The PHREG Procedure

Firth’s Modification for Maximum Likelihood Estimation

In fitting a Cox model, the phenomenon of monotone likelihood is observed if the likelihood converges to a finite value while at least one parameter diverges (Heinze and Schemper, 2001).

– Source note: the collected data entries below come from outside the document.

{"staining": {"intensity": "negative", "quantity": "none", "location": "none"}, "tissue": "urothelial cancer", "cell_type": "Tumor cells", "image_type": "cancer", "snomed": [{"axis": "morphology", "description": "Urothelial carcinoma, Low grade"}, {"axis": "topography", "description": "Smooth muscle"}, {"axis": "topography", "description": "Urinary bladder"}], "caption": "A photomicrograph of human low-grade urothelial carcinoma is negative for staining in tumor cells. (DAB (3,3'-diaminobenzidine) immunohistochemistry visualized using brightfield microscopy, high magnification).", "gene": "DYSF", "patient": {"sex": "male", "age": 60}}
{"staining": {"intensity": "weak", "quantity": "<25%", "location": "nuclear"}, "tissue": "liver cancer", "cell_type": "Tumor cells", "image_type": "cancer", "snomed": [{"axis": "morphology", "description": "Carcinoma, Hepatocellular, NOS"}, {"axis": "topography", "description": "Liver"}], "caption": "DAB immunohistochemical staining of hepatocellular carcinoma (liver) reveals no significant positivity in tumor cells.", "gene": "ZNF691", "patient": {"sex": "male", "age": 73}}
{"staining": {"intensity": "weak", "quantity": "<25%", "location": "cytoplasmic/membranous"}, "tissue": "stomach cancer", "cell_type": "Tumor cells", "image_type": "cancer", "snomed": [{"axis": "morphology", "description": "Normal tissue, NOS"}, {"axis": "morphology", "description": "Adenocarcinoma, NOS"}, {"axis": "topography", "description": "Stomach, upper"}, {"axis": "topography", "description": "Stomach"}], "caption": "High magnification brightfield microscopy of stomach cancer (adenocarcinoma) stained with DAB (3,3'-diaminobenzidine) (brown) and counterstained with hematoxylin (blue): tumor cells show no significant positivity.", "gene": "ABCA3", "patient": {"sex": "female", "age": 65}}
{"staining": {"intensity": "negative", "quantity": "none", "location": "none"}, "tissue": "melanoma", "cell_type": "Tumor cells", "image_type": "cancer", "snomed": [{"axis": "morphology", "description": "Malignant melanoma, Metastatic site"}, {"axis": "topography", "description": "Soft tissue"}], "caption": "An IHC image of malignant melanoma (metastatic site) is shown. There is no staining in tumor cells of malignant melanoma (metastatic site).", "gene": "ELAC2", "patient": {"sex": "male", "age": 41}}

Let $\mb{x}_ l(t)$ denote the vector explanatory variables for the lth individual at time t. Let $t_{1} < t_{2} < \ldots <t_{m}$ denote the k distinct, ordered event times. Let $ d_ j$ denote the multiplicity of failures at $t_ j$; that is, $d_ j$ is the size of the set $\mc{D}_ j$ of individuals that fail at $t_ j$. Let $\mc{R}_ j$ denote the risk set just before $t_ j$. Let $\bbeta =(\beta _1, \ldots , \beta _ k)’$ be the vector of regression parameters. The Breslow log partial likelihood is given by

\[  l(\bbeta ) = \log L(\bbeta ) = \sum _{j=1}^ m \biggl \{  \bbeta ’ \sum _{l\in \mc{D}_ j}\mb{x}_ l(t_ j) - d_ j \log \sum _{h \in \mc{R}j} \mr{e}^{\bbeta '\mb{x}_ h(t_ j)} \biggr \}   \]

Denote

\[  \mb{S}_ j^{(a)}(\bbeta ) = \sum _{h \in \mc{R}j} \mr{e}^{\bbeta '\mb{x}_ h(t_ j)} [\mb{x}_ h(t_ j)]^{\otimes a} \hspace{1cm} a=0,1,2  \]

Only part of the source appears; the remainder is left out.